Stored records

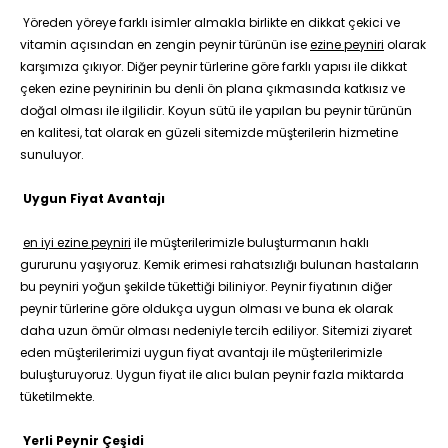
Yöreden yöreye farklı isimler almakla birlikte en dikkat çekici ve
vitamin açısından en zengin peynir türünün ise
ezine peyniri
olarak
karşımıza çıkıyor. Diğer peynir türlerine göre farklı yapısı ile dikkat
çeken ezine peynirinin bu denli ön plana çıkmasında katkısız ve
doğal olması ile ilgilidir. Koyun sütü ile yapılan bu peynir türünün
en kalitesi, tat olarak en güzeli sitemizde müşterilerin hizmetine
sunuluyor.
Uygun Fiyat Avantajı
en iyi ezine peyniri
ile müşterilerimizle buluşturmanın haklı
gururunu yaşıyoruz. Kemik erimesi rahatsızlığı bulunan hastaların
bu peyniri yoğun şekilde tükettiği biliniyor. Peynir fiyatının diğer
peynir türlerine göre oldukça uygun olması ve buna ek olarak
daha uzun ömür olması nedeniyle tercih ediliyor. Sitemizi ziyaret
eden müşterilerimizi uygun fiyat avantajı ile müşterilerimizle
buluşturuyoruz. Uygun fiyat ile alıcı bulan peynir fazla miktarda
tüketilmekte.
Yerli Peynir Çeşidi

## Directive
Show every line from the entries above in which the word "dikkat" appears.

## Response below
Yöreden yöreye farklı isimler almakla birlikte en dikkat çekici ve
karşımıza çıkıyor. Diğer peynir türlerine göre farklı yapısı ile dikkat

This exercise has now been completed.